PARTS OF THE EXERCISE:
(a) Decide whether each statement agrees with the iPad display passage below. Answer yes or no, and quote the words that decide it. (i) The current iPad's screen has a density of 132ppi. (ii) A 2048-by-1536 display would fit on the display of a 27-inch iMac. (iii) The Retina screen on the iPhone and iPod touch is 326ppi.
(b) Carry on the passage about a Retina display for the next iPad, starting after its final sentence.

DOCUMENT SECTION:
+---+
Most of the techie portion of the internet is talking about the iPad 3, after the usual rumour sites starting posting components of what might or might not be bits of the next Apple tablet. One of the most common rumours is that the next-gen device will get itself a Retina display, and Wired today started talking about the apps Apple should demo.

In the context of the iPhone and iPod touch, a Retina display means a display where it is—for people with standard eyesight—more or less impossible to resolve single pixels on the screen. Instead of jagged text and graphics, the 326ppi screen provides print-like imagery. By contrast, the current iPad is 132ppi—better than most computer displays, but lacking when directly compared to current iPhones and iPods. With the next iPad, the hope is that Apple would up the resolution to 2048-by-1536, and while this wouldn’t have the same pin-sharp qualities as the iPhone and iPod, it would nonetheless be tricky to resolve individual pixels unless holding the iPad closer than is sensible and comfortable. So no playing Sniff the Angry Birds for you, if you want to keep that illusion of smoothness in the graphics.

But here’s the thing: 2048-by-1536 is a massive display size. It’s bigger than 1080p (used by the 21.5-inch iMac) and wouldn’t even fit on the display of a 27-inch iMac. Think about that for a moment: a 1:1 recreation of an iPad Retina display would not fit on the largest display Apple currently ships. But said display is driven by a powerful computer, not a svelte tablet that doesn’t have the graphics grunt of a Mac or PC.
+---+
DATA SUPPLIED:
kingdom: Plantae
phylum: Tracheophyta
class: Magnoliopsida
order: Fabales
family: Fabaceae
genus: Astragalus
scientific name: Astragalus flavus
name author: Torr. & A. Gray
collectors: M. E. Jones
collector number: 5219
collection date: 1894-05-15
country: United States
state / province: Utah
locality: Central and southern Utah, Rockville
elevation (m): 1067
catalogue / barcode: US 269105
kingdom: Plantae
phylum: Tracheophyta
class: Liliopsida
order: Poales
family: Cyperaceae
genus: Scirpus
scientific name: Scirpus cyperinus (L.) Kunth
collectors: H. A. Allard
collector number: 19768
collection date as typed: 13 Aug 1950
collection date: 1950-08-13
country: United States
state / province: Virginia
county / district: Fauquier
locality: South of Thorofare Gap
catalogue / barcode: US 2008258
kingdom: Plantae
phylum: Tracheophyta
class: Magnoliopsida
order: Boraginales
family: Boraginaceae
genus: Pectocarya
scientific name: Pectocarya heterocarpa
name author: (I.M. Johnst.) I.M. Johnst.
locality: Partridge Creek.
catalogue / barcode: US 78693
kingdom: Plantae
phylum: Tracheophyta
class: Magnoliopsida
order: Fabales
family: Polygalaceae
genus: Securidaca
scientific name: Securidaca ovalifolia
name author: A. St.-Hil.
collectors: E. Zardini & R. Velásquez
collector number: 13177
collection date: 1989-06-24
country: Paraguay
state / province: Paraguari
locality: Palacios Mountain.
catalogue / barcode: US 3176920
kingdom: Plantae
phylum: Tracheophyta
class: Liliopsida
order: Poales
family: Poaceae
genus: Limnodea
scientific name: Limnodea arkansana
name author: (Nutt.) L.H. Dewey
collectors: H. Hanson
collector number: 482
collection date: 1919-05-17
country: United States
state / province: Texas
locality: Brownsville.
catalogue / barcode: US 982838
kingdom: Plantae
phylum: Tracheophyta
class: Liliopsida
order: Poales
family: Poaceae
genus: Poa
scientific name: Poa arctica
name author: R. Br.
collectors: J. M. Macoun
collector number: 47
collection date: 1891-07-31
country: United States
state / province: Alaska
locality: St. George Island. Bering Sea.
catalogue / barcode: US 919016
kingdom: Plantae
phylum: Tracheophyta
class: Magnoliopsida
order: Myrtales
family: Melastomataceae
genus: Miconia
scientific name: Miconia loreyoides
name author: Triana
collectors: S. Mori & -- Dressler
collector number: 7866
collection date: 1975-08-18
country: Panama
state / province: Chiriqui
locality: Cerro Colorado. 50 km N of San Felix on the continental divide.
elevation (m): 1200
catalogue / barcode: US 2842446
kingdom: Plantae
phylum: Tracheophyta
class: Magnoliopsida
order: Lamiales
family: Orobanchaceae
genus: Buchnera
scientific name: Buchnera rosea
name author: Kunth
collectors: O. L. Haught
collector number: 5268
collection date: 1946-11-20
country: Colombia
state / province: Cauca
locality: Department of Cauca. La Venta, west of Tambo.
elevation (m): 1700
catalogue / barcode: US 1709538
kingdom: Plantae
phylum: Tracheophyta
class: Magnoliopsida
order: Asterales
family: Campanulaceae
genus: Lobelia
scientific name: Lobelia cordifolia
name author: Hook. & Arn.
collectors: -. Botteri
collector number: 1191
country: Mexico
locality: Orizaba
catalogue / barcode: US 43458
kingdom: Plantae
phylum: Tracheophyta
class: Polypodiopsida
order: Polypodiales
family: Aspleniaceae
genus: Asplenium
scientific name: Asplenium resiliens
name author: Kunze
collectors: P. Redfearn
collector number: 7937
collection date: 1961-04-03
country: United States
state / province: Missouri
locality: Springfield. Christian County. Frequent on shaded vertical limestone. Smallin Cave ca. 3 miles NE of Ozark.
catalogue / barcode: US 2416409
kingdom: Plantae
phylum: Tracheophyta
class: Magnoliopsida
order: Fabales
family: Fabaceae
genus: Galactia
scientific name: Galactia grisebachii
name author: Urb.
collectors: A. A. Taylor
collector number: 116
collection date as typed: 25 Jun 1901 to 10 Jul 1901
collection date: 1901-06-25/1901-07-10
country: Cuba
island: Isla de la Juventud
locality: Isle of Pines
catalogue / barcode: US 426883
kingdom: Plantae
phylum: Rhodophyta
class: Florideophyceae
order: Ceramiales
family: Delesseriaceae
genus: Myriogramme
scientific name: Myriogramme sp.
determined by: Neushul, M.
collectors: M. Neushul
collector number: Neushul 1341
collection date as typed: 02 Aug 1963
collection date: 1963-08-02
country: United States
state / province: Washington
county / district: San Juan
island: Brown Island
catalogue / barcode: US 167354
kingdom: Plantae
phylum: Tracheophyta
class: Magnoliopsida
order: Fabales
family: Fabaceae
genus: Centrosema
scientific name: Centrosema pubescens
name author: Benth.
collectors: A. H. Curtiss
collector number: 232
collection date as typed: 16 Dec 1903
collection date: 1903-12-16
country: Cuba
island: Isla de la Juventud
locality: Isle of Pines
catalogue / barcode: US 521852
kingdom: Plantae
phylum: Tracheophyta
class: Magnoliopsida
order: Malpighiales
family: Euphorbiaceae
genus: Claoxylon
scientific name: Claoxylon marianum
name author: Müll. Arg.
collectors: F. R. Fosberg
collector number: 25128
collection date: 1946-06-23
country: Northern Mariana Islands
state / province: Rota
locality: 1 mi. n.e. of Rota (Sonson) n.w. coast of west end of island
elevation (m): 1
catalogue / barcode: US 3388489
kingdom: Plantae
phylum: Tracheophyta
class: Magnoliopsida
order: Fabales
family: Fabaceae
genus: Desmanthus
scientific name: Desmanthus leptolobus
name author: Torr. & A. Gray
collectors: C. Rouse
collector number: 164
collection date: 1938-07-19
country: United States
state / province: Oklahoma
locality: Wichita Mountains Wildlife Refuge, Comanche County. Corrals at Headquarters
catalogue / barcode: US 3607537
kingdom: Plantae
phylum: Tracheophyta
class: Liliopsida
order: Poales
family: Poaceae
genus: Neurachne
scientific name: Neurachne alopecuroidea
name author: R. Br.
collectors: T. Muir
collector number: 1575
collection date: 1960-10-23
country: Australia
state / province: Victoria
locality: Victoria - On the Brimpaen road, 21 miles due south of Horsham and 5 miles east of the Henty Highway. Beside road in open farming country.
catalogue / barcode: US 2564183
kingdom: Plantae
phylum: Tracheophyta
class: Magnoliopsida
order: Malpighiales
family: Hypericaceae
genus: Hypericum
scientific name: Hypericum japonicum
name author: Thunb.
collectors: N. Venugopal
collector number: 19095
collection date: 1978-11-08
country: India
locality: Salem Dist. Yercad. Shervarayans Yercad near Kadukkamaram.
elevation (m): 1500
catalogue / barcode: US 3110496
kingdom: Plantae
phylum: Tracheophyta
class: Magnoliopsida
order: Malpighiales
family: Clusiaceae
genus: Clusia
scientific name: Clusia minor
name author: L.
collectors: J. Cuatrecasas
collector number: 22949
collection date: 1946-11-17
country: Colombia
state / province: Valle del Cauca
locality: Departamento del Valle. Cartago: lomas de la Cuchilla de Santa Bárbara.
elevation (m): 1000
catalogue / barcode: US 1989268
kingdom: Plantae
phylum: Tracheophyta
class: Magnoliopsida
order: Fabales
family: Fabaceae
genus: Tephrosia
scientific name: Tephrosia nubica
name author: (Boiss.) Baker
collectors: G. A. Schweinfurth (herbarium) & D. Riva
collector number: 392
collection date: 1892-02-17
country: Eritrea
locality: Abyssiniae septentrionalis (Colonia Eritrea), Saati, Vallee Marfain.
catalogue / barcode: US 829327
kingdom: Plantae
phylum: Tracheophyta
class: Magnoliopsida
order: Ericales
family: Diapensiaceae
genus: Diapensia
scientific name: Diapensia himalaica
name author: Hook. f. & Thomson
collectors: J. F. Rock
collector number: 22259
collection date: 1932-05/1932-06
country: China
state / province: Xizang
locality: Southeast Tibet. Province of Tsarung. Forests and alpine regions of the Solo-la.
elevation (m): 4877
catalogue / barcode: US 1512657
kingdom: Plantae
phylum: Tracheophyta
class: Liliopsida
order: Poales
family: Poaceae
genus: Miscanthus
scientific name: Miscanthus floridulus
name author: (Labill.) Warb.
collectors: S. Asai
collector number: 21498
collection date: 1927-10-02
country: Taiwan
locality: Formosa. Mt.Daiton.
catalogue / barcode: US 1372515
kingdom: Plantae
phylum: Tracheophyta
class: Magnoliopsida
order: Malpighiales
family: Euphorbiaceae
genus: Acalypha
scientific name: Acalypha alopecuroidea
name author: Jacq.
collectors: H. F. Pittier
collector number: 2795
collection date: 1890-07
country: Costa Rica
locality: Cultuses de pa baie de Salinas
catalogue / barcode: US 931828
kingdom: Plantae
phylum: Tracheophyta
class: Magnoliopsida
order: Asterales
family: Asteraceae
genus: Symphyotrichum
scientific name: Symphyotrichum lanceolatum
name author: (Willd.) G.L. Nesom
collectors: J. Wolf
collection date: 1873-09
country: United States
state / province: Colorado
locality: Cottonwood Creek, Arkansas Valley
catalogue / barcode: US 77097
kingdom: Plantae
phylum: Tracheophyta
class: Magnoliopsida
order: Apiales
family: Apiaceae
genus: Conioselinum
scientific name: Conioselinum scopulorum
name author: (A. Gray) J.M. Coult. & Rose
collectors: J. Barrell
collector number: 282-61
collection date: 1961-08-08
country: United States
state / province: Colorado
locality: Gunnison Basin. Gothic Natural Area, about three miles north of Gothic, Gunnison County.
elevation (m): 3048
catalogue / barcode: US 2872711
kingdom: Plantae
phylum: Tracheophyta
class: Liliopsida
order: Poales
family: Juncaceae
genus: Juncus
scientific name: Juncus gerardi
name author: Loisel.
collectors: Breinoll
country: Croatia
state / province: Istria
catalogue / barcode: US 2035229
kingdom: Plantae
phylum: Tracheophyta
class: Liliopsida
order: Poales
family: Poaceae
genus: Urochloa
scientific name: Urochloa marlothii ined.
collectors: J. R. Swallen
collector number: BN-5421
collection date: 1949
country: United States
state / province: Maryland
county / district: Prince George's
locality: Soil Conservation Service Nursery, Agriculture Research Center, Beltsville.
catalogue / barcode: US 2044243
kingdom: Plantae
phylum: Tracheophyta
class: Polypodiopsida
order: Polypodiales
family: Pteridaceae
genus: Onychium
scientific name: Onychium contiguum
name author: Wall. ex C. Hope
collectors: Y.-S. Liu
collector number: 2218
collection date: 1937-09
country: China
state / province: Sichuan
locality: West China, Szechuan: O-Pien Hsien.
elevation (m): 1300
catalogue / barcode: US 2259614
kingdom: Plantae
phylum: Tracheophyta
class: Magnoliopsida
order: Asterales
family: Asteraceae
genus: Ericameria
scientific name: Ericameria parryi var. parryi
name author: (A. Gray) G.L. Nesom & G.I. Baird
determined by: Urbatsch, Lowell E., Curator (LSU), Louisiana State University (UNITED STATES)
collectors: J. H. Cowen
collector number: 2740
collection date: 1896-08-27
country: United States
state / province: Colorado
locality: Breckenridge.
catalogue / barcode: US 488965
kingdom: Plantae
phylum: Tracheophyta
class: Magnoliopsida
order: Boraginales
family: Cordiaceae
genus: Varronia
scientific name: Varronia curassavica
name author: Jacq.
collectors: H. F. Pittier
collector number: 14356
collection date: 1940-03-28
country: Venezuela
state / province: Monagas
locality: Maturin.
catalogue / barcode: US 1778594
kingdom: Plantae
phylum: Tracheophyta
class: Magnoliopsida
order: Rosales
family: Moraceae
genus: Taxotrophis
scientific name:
+---+
EXERCISE RESPONSES:
(a)
(i) Yes: "the current iPad is 132ppi"
(ii) No: "wouldn’t even fit on the display of a 27-inch iMac"
(iii) Yes: "the 326ppi screen provides print-like imagery"

(b)
I’m quietly hopeful that Apple has some kind of genius/magic/pixie dust and will reveal an iPad 3 with a Retina display within the next two months. But this is dependent on various factors: the screen actually being of a high enough quality and possible to manufacture quickly enough in large numbers; such a display not adversely affecting performance (after all, it will require some serious GPU clout); battery life remaining very close to the existing seven-to-ten hours you can get from reasonably careful usage. Apple is not a company for bullet points—it leaves out technology if the rest of the device would be compromised. We’ve seen this in the iPhone with 3G on the original model and now with 4G. There’s every chance we could see the same on the iPad, which could end up with a rather more conservative refresh, along the lines of the iPhone 4S (perhaps getting a RAM and speed bump, Siri, and a better camera).

I’m sure if this happens, most of the tech press will use this as proof once again that Apple is doomed, Tim Cook is some kind of blundering fool who should immediately be fired, and that Android tablets will soon grab 99.9 per cent of the tablet market. Me, I think that an iPad 2S would sell like hot cakes, and that Apple should only bring in cutting-edge technology when it’s ready. If that happens to be this spring, great; if not, I’m more than happy to wait.